## WHAT YOU NEED TO DO
Look through the listing below for the string "Kosmoŝipo". Show each line where it occurs.

## SOURCE MATERIAL
* * * *

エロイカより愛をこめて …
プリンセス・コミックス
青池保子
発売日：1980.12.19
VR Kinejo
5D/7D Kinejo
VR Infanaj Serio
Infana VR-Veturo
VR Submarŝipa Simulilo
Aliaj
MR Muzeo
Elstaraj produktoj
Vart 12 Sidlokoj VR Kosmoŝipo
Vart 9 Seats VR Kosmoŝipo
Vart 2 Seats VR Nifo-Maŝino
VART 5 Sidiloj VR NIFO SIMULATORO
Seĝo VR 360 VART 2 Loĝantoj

* * * *

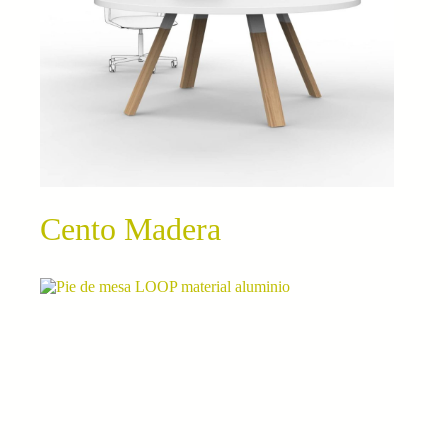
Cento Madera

* * * *

## ANSWER BOX
Vart 12 Sidlokoj VR Kosmoŝipo
Vart 9 Seats VR Kosmoŝipo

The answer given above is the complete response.